A large legal experiment is about to be launched in the EU, one which will directly and indirectly affect most European businesses. Although international guidelines have been around for many years - and there are numerous examples of sectoral or national rules - this is by far the most far-reaching binding due diligence rules to date. The aim is to make companies take greater responsibility for their impact on the environment and on human rights, not only for their own operations but also for the entire value chains of which they are a part. Companies that fail to identify, minimise or terminate such impacts may be fined and sued in court for damages. The initiative, known as the Corporate Sustainability Due Diligence Directive, is currently going through the final stages of the legislative process and may be adopted before the end of the year.
At first glance, this seems a brilliant idea. Alternative approaches for promoting more-sustainable behaviour, such as negotiations between countries in international fora or in trade agreements tend to be slow in yielding results. Indeed, many of our trading partners do not even agree on how conventions and other standards in the human rights or environmental fields should be interpreted. To use companies to put pressure directly on other economic actors in the value chain would appear to be a much more effective method.
Furthermore, most companies are already working hard to improve the sustainability of their supply chains. This is not because they have suddenly turned into charity institutions, but rather because they understand that sustainability needs to be an integral part of their business if they want to maintain their long-term competitiveness.
So what is the problem? Who doesn’t want to make sure that the clothes you buy are not having a negative impact on the environment or human rights? Or that the legal rights to compensation for victims of abuses along a product’s value chain are improved?
In a word, ‘Overreach’.
This proposal covers the entire value chain, from raw material to a customer’s end-use or disposal of a product.
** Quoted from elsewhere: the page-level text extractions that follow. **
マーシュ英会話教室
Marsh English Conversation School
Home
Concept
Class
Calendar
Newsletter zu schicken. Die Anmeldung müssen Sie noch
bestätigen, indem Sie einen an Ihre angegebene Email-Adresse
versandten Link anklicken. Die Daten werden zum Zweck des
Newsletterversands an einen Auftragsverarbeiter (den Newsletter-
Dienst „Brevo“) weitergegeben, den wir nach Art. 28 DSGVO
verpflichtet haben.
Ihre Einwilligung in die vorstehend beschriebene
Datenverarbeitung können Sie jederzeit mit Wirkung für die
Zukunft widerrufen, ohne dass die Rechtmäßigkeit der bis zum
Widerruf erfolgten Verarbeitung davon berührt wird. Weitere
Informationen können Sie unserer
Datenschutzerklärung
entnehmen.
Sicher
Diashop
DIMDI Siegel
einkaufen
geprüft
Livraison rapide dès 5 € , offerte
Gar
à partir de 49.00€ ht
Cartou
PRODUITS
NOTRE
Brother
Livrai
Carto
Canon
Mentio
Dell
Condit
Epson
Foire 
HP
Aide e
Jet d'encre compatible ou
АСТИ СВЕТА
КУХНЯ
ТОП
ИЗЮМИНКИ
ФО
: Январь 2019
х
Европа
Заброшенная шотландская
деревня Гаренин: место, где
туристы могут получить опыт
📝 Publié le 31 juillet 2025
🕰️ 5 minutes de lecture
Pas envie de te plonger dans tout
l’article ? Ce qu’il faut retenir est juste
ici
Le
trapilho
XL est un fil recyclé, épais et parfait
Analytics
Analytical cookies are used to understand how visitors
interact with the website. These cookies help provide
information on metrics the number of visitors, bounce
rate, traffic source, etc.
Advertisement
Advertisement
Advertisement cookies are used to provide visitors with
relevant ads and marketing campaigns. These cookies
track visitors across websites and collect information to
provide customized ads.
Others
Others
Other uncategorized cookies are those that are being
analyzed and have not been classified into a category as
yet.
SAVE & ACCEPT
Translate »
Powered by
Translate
However, modern value chains can be likened to constantly changing large ecosystems, with many thousands of economic actors involved globally. It should not be difficult to realize that it is impossible for most companies to gain and maintain a full overview of, or control over, all those involved.
In addition, to define which negative impacts on the environment or on human rights that companies should be liable for, there is reference made to a number of international conventions. Typically, these are loosely worded documents written to be applied by States and thus are subject to differing interpretations.
The resulting uncertainty about the responsibilities of companies, and where the liability ends, risks an outcome where European companies will avoid engaging with those areas of their value chains where there are human rights or environmental problems. In other words, they will leave those relationships or markets, despite being the places where their positive impact could be the greatest.
The aggregate negative effects on trade and global sustainability could be quite substantial. In addition, there are other problems with the current proposals, such as detailed and complicated procedural rules, provisions relating to directors’ duties and remuneration and the opportunity for Member States to make more stringent national rules. All of these lessen the prospects of a fit-for-purpose legislation.
Harmonised rules, a shorter set of clearly defined obligations and legal liability limited to direct business relations in the supply chain may, to many, sound like a far too modest approach. However, with contractual demands passed on along the supply chain and with companies’ market driven incentives to go further than what is legally required, it is likely to be more effective in achieving real results. In this case, less is more. EU legislators should pay close heed.